In the fourth century B.C., after conquering the area, Alexander the Great founded the Asclepion, a once famous healing center, with pools, a treatment center linked to the pools by tunnel, and a theater. Under Roman rule a road was built connecting the Asclepion to Pergamon.

At its peak Pergamon reached a population of 150,000. The city center was on Pergamon hill, with the most important buildings on the top of the hill and houses and lesser buildings covering the sides and the surrounding land. Two thousand years ago this hill was covered with marble temples and buildings. Time and looting has taken a heavy toll. Archaeologists carting off choice pieces robbed it of its finest remains, but at least what they took was preserved. Before the archaeologists arrived locals were breaking up the marble and burning it to make lime. Irreplaceable treasures reduced to a very cheap chemical. Now Pergamon is a large, dusty hill covered with roads, foundations and walls; but very little remains of the beautiful marble buildings and statues.

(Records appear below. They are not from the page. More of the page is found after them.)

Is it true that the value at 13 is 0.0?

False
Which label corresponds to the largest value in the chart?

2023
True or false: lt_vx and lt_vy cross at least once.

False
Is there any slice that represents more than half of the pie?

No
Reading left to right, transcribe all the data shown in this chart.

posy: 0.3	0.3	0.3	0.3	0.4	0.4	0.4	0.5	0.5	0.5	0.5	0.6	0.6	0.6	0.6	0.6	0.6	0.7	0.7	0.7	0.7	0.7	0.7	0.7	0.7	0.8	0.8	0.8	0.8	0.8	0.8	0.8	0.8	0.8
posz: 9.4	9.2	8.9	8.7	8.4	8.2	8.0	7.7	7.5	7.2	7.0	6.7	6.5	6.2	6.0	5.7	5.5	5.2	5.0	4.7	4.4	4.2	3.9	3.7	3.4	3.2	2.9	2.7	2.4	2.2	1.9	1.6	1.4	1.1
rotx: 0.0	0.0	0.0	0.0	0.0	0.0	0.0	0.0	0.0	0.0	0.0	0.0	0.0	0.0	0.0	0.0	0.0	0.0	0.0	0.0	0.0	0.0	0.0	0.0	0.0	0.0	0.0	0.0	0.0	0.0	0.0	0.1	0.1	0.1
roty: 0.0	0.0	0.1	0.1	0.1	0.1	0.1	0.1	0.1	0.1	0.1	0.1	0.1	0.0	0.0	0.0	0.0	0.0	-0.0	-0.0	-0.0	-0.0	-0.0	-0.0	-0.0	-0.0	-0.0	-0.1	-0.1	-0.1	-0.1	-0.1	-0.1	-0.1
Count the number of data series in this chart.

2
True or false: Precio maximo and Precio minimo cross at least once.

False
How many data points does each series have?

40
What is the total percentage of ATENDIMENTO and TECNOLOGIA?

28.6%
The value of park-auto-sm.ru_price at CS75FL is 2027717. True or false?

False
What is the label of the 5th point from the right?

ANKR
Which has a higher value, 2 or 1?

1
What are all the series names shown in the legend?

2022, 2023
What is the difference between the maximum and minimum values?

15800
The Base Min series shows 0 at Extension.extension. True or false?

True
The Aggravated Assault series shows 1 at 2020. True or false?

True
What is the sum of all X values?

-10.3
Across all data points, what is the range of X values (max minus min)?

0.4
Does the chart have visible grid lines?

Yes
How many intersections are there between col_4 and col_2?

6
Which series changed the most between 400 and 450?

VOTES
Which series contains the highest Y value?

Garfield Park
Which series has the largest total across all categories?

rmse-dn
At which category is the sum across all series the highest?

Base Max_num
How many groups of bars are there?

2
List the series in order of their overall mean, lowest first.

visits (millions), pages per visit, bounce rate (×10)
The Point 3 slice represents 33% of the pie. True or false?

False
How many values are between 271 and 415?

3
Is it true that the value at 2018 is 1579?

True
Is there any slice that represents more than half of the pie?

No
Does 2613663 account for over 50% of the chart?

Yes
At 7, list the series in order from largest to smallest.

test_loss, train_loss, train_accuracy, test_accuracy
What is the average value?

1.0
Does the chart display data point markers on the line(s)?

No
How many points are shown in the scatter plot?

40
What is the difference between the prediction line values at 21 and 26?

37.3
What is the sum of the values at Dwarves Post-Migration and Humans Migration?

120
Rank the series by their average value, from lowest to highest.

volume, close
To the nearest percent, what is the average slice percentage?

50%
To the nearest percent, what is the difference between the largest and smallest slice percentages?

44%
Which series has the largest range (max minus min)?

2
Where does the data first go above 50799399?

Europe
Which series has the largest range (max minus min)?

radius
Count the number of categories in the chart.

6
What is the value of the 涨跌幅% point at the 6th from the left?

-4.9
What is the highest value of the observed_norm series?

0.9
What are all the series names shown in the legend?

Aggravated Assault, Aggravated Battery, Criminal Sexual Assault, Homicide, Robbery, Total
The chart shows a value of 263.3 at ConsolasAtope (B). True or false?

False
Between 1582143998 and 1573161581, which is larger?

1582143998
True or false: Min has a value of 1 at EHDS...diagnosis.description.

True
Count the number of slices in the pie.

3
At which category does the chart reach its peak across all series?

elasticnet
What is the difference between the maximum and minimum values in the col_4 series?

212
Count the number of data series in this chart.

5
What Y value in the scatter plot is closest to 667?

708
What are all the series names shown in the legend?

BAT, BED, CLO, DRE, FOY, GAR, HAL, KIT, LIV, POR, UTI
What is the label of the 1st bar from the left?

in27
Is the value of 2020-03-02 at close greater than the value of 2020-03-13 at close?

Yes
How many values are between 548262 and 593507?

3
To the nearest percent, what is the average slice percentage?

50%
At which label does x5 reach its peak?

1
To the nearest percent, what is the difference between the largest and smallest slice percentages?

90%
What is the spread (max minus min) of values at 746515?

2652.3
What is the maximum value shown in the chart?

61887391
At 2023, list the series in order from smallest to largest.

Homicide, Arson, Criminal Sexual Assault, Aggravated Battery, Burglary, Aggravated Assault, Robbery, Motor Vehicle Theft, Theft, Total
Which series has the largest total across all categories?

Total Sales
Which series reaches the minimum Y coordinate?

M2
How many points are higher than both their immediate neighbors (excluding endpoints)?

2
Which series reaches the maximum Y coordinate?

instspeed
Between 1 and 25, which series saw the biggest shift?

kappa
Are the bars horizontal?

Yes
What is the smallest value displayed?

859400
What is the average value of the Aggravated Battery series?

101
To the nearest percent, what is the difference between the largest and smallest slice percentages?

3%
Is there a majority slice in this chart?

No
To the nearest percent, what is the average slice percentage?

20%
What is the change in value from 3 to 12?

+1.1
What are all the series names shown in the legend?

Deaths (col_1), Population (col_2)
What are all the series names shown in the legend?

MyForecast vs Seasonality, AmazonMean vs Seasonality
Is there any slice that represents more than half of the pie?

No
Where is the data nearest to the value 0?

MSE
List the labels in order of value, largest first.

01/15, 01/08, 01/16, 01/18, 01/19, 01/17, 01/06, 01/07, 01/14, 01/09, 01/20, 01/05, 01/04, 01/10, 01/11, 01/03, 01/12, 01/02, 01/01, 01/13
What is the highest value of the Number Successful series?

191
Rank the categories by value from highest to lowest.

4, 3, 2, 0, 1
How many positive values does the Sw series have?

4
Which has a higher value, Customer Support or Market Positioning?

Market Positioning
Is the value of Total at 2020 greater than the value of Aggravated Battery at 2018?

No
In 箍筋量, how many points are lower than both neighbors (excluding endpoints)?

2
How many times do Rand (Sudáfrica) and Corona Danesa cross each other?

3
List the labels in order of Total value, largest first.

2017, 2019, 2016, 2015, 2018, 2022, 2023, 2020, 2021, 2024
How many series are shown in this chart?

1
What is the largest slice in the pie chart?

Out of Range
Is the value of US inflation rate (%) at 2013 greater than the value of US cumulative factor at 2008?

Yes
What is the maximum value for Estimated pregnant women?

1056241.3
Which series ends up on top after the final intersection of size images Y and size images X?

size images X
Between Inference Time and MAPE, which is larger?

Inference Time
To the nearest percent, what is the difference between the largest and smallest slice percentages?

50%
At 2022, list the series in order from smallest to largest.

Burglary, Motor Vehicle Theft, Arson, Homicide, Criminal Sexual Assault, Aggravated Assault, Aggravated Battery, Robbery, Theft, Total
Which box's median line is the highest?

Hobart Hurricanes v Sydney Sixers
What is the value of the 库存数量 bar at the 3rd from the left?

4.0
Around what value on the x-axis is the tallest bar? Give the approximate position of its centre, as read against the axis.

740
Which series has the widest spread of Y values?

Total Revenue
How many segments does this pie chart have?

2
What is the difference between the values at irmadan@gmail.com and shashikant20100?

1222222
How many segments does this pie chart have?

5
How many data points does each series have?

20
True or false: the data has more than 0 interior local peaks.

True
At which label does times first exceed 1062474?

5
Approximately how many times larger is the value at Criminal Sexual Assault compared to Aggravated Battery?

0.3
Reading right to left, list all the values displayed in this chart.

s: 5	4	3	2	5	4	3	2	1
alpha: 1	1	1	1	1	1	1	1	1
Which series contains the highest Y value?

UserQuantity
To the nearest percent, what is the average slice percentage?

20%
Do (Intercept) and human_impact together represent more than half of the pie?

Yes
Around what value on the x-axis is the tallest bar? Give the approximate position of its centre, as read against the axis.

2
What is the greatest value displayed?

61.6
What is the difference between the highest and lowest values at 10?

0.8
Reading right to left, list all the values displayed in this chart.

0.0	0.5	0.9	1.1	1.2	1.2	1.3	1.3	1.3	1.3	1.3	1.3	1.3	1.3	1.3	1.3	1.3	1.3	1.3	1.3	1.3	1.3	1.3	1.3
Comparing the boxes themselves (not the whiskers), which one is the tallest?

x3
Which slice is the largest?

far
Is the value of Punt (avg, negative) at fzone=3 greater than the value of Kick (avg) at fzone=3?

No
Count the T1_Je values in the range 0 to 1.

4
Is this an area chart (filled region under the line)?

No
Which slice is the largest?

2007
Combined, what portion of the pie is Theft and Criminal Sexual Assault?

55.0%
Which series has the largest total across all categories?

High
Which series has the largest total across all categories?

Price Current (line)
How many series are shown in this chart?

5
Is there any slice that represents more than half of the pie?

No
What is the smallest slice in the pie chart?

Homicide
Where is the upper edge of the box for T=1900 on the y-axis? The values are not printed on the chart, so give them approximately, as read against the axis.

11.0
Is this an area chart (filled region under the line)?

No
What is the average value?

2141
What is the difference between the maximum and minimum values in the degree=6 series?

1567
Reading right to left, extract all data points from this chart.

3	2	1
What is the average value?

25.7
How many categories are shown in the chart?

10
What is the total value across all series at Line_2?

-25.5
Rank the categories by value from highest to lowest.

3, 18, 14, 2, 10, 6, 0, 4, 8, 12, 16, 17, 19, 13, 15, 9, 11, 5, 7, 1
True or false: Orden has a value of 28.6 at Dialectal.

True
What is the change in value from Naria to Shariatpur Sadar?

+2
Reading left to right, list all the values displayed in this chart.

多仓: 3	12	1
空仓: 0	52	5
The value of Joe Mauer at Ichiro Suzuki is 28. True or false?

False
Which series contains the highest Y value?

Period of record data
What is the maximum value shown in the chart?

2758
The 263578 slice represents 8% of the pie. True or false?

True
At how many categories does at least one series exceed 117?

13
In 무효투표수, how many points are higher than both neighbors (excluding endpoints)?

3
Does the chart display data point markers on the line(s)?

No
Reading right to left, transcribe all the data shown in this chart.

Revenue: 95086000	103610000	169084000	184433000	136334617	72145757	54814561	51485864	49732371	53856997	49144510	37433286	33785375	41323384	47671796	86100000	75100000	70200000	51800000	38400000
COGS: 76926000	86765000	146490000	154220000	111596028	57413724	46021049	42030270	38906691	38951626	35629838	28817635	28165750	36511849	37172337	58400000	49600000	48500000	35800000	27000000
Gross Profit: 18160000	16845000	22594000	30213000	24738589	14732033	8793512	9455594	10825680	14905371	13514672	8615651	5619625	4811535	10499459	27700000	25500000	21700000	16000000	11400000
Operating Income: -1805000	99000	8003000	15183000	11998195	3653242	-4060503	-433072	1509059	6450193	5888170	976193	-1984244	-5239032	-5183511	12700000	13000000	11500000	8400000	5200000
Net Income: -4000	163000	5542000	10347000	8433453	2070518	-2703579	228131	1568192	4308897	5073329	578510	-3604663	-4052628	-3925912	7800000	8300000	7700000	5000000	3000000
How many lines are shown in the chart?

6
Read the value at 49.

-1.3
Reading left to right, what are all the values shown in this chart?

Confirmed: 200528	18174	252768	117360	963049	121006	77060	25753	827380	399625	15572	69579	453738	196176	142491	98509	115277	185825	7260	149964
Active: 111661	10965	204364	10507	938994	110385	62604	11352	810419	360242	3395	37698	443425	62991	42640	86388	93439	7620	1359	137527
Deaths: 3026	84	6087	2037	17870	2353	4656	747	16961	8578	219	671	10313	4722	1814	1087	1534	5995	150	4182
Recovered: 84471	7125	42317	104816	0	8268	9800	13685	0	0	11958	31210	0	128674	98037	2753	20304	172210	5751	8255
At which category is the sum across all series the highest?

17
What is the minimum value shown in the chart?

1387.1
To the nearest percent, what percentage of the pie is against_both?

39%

I hiked up the hill into the ruins the next day. Very little of the city has been restored, but some of it is still standing. The old road still is usable. Wandering around nearly deserted ruins without any roped off areas or "Keep Off" signs is fun. I was walking by the remains of one building, looked down and realized I was standing on the remains of a mosaic floor. I also passed flower eating turtles (I kept my distance, they looked vicious) and a cow wearing nice jewelry. There must be a story there, but I have no idea what it is.

The following pictures were taken higher up. I think the first one is the remains of the Sanctuary of Hera, followed by a shot of the city wall and Sanctuary of Demeter. After that are some pieces of the jigsaw puzzle archaeologists face when reconstructing a city, another view of the Sanctuary of Demeter, building remnants, and a small gymnasium.

I veered off the main trail to go to the top of the hill by way of the amphitheater. On top is the partial reconstruction of the Trajan Temple. It's a pity so much marble has been carted off; if just the top of the hill could be reconstructed it would be an amazing place.

At the top of the page is a picture of the Temple of Zeus reconstructed in the Pergamon Museum in Berlin. On the way down I passed what had been the Temple of Zeus. All that remains is the foundation, with a large old tree growing in the center. Sad, but kind of cool.

Walking back to Bergama I passed the Red Palace. In the second century A.D. it was the largest temple in Roman times, covering an area of 100 by 260 meters. It was originally a temple built to Egyptian gods. In Greek and Roman times "that old time religion" meant Egypt. In the center was a hollow statue with a secret entrance underneath, used to awe the faithful by presenting a "talking" god. The temple was converted to a church in Byzantine times. I don't know if they continued using the talking statue trick.

I enjoyed my day hiking around Pergamon hill, but there was no reason to remain in Bergama afterwards. It's not a real happening town. The next morning I caught the bus to Selcuk.